Thu, 19 Jun 2008
Serial Console (with Xen)
Because I found it a tad non-obvious here a little tutorial. First we enable serial access to grub. For this add the following to your /boot/grub/menu.lst (tested with Grub legacy):
serial --unit=0 --speed=19200 terminal --timeout=5 serial console
I chose such a low baud rate because it worked and I didn't want to spend more time on it and because the highest baud rate (115200) had some timing problems with that specific configuration.
Then we need to adjust Xen to send the hypervisor output to the serial console as well (again in /boot/grub/menu.lst, this probably applies this way to Debian only):
## Xen hypervisor options to use with the default Xen boot option # xenhopt=com1=19200,8n1 console=com1,vga sync_console
Debian's update-grub uses the comments in the file to generate appropriate menu entries, even if the kernel and hypervisor versions change. Thus editing a comment works, but you must remember to call update-grub after your changes, otherwise they won't be active!
The last thing to change is the kernel's console. You might specify multiple consoles on the kernel's command line but only the last one will be the primary where the boot messages from init and the boot scripts are sent to. Kernel messages will end up on both, however.

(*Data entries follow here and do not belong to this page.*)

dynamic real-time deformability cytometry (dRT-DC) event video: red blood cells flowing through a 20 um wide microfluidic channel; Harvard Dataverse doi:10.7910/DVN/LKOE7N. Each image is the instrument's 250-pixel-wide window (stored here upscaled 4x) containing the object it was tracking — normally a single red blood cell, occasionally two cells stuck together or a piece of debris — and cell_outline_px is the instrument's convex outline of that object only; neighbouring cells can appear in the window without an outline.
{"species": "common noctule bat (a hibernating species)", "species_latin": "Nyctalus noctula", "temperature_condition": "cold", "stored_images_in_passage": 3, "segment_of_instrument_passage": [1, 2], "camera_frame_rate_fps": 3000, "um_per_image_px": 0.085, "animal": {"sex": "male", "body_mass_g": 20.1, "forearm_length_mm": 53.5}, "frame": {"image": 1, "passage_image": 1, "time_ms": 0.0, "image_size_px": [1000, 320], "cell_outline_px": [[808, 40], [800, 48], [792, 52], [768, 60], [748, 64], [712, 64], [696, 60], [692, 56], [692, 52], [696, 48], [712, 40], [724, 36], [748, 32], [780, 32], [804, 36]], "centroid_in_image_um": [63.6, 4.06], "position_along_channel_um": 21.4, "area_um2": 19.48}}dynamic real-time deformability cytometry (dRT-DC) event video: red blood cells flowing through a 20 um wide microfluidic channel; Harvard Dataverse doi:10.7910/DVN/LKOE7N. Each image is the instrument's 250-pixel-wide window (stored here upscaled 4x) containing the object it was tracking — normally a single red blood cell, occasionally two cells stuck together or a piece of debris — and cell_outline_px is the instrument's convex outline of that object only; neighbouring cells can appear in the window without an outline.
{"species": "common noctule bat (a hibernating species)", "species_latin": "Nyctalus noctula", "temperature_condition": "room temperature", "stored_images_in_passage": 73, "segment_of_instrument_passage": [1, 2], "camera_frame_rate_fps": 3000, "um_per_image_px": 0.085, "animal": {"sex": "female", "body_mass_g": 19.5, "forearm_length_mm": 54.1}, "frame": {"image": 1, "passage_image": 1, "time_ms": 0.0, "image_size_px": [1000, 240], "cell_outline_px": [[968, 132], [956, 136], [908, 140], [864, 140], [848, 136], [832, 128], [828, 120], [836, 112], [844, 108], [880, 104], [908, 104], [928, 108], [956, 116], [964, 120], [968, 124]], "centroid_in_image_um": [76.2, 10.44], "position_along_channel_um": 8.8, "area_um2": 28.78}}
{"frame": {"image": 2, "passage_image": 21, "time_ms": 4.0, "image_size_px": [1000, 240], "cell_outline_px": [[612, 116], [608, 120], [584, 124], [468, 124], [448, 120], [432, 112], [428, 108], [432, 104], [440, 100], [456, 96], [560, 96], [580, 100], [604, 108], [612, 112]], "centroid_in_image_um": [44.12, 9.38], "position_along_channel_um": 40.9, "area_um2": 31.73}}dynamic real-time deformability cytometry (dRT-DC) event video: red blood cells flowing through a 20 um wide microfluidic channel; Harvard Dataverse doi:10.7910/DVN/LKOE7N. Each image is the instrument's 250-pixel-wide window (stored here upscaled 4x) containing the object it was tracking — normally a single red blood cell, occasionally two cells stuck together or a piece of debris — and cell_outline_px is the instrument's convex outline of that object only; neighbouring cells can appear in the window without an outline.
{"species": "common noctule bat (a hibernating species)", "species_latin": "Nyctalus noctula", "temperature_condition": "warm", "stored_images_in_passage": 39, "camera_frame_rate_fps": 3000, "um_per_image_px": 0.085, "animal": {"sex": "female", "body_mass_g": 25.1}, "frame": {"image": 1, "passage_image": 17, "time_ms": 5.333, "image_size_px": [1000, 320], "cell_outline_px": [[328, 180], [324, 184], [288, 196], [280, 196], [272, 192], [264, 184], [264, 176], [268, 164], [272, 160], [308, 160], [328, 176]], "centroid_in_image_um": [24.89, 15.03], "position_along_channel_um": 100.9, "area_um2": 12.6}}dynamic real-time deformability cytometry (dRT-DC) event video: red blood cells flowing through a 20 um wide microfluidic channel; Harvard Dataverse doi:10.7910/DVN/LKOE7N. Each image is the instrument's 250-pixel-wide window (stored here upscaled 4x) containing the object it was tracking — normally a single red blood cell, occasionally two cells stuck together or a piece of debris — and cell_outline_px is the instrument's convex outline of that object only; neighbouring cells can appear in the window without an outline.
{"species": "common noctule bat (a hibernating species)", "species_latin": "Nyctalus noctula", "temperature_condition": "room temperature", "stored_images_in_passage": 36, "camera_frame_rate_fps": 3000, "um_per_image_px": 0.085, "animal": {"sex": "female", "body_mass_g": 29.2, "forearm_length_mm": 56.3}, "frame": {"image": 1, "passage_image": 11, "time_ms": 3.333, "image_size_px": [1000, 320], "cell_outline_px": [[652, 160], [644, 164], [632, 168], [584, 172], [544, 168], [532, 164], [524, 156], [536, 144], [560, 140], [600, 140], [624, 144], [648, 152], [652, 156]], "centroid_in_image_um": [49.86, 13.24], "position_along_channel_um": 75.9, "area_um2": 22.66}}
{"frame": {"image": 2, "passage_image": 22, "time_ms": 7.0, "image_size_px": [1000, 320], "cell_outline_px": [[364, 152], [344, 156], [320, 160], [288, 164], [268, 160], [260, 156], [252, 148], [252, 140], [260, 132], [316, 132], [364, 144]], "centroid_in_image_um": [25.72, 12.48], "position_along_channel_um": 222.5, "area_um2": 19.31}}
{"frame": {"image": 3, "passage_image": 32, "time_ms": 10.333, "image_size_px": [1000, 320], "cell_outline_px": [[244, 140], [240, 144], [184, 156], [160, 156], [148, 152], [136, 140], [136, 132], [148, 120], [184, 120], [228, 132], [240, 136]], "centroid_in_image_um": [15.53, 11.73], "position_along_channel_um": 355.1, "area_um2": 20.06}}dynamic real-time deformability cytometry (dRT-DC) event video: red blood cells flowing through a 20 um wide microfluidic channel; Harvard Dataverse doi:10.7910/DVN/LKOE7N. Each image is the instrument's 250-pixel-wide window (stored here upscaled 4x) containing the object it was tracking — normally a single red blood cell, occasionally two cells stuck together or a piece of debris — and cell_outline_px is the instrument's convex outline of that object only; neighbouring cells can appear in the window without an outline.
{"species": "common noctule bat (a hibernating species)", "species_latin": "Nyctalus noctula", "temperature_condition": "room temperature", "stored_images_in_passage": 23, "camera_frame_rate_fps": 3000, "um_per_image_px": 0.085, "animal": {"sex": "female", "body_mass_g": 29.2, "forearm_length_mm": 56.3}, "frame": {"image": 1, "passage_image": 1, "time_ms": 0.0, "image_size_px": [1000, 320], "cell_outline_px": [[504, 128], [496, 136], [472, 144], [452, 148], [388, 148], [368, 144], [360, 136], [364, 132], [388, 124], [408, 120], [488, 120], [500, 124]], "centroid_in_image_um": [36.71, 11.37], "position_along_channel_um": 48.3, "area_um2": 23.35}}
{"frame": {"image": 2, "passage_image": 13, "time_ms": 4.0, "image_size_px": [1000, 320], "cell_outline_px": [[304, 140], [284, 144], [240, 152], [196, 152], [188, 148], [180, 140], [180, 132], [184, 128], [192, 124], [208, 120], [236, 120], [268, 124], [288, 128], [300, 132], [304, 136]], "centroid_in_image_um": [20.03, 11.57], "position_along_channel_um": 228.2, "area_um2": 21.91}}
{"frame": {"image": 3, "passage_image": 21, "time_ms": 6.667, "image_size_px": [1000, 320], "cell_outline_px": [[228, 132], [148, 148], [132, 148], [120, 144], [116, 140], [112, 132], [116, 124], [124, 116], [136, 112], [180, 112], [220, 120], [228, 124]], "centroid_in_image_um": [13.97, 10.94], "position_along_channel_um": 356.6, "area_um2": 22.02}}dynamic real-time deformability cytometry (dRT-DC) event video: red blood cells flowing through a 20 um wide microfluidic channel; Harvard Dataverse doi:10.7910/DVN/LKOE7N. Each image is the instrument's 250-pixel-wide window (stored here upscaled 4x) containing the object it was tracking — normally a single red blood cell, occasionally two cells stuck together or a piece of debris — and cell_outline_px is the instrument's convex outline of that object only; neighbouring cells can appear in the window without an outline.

The edited comment looks like this (without Xen you would change kopt instead):
## Xen Linux kernel options to use with the default Xen boot option # xenkopt=console=tty0 console=ttyS0,19200n8
The key change which enabled me to use the serial console was passing sync_console to Xen. Sadly it complains now on boot that this option should not be used on production systems because it ensures that all messages reach the serial console and wait if necessary. But in my humble opinion it should only hurt on output and there should not be that much kernel and hypervisor output anyway, except if there is something wrong with the machine. Serial output from Linux only was also messed up when Xen hadn't this option activated.
To access the serial console just invoke GNU screen as a user in group dialout or as root like this to get the serial console as screen's first window:
# screen /dev/ttyS0 19200
Now the only thing that's missing is an affordable remotely controllable power line to trigger power cycles...
Update: Liberie Cunha-Neto kindly pointed me to the Xen hypervisor command line, from which one could reboot the machine. It is invoked by pressing Ctrl-a three times on the serial console (it does not work on the real one I told). In screen you need Ctrl-a, a instead, as Ctrl-a is its command prefix. Then you can get help by pressing h and reboot the machine by pressing R.